Alongside the ocean we hiked onto land that is a whirl of smells: old kiawe forest trees float whisps of leaf and bark and residual rain scents from baking in high heat sun; ankle-level drying shrub on reddish brown earth evokes dusty earth, richly aromatic and wary from all the direct Hawai’i sun; and salty air from the ocean so close mists everything. Taking a sharp turn to hike directly towards the ocean, we still had a quarter mile or so to cover before arrival. Bell kept pausing and checking in: is this where the ancients are? I had been talking aloud continually with her that soon our discovery might or possibly or perhaps or maybe could happen. My dog Bell is and continues to be a believer in sauntering walks, having earned her faithful trust over the last two years. She knows my talking aloud is a kind of chanting with nature.
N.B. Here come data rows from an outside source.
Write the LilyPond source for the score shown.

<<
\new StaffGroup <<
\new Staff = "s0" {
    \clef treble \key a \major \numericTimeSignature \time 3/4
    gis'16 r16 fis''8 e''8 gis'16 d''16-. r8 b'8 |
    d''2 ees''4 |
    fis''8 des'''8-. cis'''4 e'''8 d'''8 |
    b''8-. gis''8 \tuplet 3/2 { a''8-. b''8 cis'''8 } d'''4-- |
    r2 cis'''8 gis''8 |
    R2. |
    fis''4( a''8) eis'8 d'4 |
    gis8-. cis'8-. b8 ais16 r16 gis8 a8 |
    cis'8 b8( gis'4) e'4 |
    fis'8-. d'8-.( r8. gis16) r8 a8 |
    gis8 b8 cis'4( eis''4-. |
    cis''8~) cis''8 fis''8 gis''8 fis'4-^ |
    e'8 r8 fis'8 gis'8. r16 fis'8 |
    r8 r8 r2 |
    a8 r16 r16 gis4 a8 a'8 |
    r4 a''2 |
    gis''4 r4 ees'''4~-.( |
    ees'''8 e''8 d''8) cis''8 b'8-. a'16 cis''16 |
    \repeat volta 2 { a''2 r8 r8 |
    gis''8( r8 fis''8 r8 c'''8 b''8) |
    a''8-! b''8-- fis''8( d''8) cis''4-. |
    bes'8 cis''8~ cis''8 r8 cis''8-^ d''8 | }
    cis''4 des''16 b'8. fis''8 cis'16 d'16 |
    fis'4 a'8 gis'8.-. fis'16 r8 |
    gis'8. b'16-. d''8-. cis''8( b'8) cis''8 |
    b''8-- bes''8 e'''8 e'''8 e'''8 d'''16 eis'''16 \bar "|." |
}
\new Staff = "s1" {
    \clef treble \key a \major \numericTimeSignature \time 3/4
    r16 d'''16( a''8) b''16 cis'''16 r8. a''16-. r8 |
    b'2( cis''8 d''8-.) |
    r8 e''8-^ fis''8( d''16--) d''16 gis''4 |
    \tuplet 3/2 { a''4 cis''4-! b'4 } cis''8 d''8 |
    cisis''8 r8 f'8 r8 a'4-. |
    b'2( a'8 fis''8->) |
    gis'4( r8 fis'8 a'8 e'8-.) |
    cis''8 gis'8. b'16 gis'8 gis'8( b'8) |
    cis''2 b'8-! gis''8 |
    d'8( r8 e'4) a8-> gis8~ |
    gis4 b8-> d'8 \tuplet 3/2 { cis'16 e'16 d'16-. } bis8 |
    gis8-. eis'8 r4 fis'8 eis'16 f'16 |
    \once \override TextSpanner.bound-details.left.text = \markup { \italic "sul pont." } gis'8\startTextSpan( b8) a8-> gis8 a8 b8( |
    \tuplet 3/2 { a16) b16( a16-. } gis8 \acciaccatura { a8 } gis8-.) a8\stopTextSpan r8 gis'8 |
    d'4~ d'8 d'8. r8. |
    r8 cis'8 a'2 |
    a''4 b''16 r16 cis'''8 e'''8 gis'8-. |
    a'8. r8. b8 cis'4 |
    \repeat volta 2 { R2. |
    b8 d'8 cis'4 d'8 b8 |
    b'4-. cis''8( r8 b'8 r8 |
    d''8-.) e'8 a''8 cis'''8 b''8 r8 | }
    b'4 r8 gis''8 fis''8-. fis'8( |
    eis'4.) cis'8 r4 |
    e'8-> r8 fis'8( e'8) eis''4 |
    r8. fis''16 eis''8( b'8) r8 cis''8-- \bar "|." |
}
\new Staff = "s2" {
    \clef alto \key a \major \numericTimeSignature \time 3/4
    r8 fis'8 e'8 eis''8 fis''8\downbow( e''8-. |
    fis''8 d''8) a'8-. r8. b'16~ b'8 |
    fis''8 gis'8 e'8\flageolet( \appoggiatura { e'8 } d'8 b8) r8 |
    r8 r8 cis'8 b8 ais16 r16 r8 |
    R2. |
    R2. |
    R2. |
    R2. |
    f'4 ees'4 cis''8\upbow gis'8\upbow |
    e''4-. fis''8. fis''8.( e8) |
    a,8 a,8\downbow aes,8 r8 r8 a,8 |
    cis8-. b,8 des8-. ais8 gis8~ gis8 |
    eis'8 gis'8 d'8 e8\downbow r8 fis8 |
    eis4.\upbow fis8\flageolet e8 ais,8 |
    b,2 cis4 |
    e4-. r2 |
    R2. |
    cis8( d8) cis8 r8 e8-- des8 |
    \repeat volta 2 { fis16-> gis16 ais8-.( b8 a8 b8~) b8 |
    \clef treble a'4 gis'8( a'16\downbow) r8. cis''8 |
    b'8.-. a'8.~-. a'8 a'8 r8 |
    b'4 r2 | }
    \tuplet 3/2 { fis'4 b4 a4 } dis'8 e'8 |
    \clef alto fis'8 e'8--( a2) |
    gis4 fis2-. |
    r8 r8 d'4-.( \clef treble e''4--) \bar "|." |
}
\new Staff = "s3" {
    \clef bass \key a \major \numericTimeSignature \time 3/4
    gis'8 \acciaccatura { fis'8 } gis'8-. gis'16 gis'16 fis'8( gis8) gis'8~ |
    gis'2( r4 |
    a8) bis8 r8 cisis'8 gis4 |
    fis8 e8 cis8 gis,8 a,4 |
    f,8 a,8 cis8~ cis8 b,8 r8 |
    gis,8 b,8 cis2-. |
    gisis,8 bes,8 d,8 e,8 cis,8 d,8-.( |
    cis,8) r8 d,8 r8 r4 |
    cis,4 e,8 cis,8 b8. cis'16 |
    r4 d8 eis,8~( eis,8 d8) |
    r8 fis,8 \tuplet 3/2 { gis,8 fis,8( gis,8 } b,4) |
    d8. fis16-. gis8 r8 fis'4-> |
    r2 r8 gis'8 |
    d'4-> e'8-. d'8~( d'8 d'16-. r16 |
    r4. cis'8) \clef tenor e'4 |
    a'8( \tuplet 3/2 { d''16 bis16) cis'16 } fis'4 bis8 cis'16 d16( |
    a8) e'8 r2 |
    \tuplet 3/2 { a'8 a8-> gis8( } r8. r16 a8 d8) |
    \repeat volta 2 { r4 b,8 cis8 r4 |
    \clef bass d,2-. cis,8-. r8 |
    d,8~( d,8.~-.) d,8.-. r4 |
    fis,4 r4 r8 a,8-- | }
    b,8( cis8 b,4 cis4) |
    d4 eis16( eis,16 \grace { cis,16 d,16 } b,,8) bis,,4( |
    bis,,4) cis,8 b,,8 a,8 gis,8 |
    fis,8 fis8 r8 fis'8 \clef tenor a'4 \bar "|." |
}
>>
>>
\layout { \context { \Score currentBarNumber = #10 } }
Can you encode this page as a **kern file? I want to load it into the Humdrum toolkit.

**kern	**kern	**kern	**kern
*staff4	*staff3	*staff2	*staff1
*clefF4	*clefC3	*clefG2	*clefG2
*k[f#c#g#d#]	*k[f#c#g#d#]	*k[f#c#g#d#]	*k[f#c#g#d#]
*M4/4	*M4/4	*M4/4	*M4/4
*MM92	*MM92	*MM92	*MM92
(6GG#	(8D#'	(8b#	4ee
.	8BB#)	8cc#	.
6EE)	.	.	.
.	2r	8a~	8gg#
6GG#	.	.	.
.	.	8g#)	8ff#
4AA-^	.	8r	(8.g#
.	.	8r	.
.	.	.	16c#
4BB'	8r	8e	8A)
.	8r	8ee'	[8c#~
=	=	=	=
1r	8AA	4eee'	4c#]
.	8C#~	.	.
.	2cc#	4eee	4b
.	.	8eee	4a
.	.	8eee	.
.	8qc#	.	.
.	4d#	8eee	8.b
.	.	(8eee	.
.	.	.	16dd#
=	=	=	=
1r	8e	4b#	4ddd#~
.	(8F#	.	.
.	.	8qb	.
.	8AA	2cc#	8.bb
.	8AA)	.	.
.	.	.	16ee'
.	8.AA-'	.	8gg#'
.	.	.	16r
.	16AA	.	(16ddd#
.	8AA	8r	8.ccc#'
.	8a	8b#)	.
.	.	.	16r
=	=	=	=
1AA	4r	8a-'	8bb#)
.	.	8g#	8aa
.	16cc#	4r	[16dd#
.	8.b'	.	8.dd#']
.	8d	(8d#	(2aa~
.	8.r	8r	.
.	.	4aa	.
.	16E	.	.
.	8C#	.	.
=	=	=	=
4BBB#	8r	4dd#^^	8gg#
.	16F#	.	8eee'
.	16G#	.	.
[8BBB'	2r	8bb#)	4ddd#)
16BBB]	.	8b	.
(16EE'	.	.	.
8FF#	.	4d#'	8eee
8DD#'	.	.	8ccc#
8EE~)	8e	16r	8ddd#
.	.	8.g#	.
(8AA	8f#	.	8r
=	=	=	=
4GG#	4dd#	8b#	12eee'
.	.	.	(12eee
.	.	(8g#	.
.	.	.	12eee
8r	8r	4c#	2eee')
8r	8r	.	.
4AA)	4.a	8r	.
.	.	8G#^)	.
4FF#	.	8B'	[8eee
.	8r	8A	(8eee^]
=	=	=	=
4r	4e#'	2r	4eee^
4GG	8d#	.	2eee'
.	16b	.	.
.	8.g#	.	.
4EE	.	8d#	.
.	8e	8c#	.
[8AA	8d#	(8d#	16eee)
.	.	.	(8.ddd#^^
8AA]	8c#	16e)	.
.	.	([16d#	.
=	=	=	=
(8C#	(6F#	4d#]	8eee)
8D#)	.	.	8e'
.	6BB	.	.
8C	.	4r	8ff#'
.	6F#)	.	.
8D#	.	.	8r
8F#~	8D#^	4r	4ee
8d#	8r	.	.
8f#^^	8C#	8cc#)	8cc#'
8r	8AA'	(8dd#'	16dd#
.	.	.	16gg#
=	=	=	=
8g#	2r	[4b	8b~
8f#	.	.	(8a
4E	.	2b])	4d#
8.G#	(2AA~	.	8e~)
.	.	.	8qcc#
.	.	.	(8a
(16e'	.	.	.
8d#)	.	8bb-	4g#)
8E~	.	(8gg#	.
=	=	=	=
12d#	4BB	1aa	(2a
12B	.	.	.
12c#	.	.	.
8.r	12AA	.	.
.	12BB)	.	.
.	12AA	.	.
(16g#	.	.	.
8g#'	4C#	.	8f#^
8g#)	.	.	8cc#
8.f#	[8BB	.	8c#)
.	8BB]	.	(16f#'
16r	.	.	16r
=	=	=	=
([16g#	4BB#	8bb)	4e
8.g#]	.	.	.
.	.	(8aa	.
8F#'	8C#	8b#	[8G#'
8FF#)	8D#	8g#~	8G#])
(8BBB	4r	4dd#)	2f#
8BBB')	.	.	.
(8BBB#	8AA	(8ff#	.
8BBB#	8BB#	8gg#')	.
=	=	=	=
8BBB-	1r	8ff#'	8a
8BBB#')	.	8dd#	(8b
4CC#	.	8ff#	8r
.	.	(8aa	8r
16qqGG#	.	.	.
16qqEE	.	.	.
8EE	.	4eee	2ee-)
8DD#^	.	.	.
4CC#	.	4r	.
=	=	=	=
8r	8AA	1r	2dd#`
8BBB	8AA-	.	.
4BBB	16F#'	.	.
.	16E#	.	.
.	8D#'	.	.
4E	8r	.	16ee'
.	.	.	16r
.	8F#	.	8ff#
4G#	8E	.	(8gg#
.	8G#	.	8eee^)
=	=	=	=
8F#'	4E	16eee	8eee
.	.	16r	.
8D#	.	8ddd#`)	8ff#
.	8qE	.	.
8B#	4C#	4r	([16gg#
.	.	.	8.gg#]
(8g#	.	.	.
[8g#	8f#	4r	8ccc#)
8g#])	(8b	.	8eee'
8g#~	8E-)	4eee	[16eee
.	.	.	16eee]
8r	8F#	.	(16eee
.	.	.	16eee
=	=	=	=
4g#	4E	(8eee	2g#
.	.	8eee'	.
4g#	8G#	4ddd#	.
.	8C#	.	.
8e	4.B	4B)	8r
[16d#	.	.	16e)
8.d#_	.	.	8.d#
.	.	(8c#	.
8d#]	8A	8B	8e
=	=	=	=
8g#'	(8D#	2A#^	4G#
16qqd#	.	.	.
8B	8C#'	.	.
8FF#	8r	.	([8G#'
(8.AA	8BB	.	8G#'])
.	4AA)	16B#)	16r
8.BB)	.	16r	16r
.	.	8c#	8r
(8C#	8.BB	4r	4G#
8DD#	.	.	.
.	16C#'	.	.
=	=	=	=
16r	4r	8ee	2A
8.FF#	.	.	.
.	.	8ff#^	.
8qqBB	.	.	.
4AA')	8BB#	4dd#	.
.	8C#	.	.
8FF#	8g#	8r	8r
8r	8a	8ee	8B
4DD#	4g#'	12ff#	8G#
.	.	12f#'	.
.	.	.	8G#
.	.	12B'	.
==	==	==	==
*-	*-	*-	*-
What a sight to see right next to the ocean two distinct relics where ancients had been living at one time. A few gentle prayers I brought to the experience, asking if a friendly visit was opportune for this moment and instantly the kiawe tree limbs moved from side to side. Given an affirmative, I stepped into an ancient dwelling, closed my eyes, and said thanks. Dwelling with history brings on the quiet energy to realize how abundant a life-in-time had once been. Evidence was everywhere.
And when I walked forty or fifty feet further to the ocean waters, I looked around the coastline corner. My joyful surprise was to see so close and so clear Kapa’a campground. Now I knew why the place vibes so strongly with ancients because their residences are simply such a short distance away, energetically resonating just not visibly seen. Moments like these are heartfelt reminders that in my one brief life, I am on the right path. Whenever I go, what I plan to leave are light footprints to spiritual places that gift so much wisdom and gratitude.
Intrepid dog Bell and her writer colleague begin a walk.
After a few minutes walking a gentle slope, the ocean ancients are near.
Native Hawaiians worked expertly with rocks to build living spaces.
Surrounding trees gave shade for interior dwellings, indigenous peoples working with nature’s gifts.
Kapa’a campground can be seen from the ancient dwelling.
Ancient dwelling resides several hundred feet close, meaning ancients often chose life locations based on canoes: having ocean access during high tide.